From the Back Cover:
Though more than sixty years have passed since this remarkable novel won the Pulitzer Prize, it has retained its popularity and become one of the great modern classics. “I can only write what I know, and I know nothing but China, having always lived there,” writes Pearl Buck. In The Good Earth she presents a graphic view of a China when the last emperor reigned and the vast political and social upheavals of the twentieth century were but distant rumblings for the ordinary people. This moving, classic story of the honest farmer Wang Lung and his selfless wife O-Lan is must reading for those who would fully appreciate the sweeping changes that occurred in the lives of the Chinese people during the twentieth century.
The Good Earth was assigned reading for most of my friends somewhere in middle school or early high school, and I only ever heard them speak of it with dread, although that was all I heard them say about any of the books they had to read.

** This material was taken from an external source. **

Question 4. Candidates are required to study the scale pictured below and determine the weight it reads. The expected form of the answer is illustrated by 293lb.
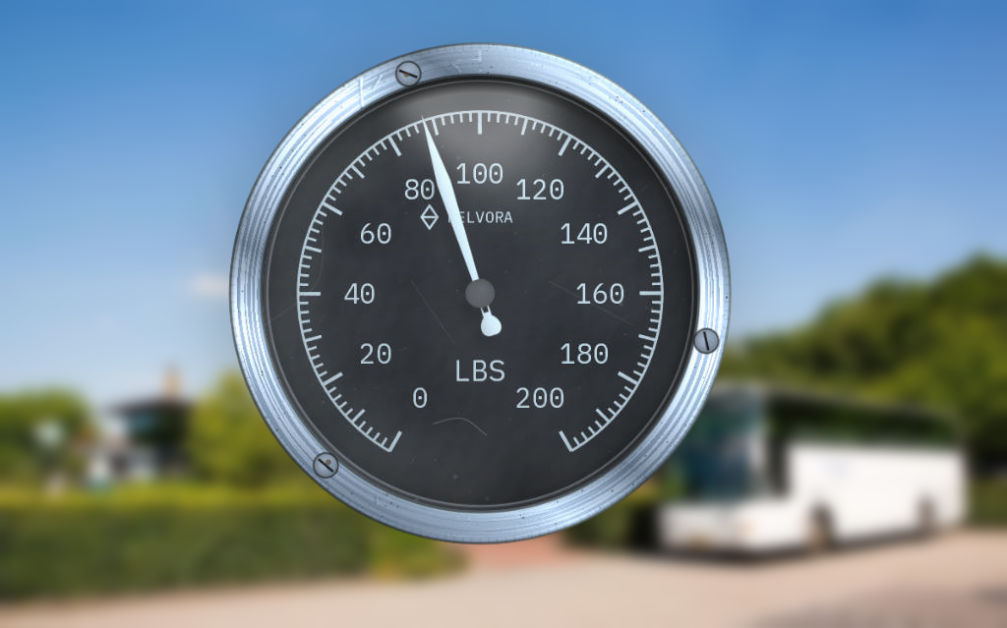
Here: 88lb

For some reason or the other, though, I managed to avoid reading it during my grade school years. When it came time to approach this novel, though, I had some apprehensions stemming from the early negative feedback I heard about it, despite finding that I enjoyed many of the books I’d initially dismissed in grade school when I had the chance to go back and read them without the label “homework” or the pressure to finish them before I was tested over them. These initial apprehensions soon fell apart as I read the book and was caught up in the life of Wang Lung, the poor Chinese farmer.
The story itself follows and old clichéd pattern: the poor protagonist, through hard work and a little bit of luck, pulls himself up out of poverty to a life of wealth and luxury. But despite the use of an otherwise overused trope in storytelling, The Good Earth is still fresh and engrossing, and provides a look at a culture that was otherwise unknown to most Americans who read this book in the early 1930s.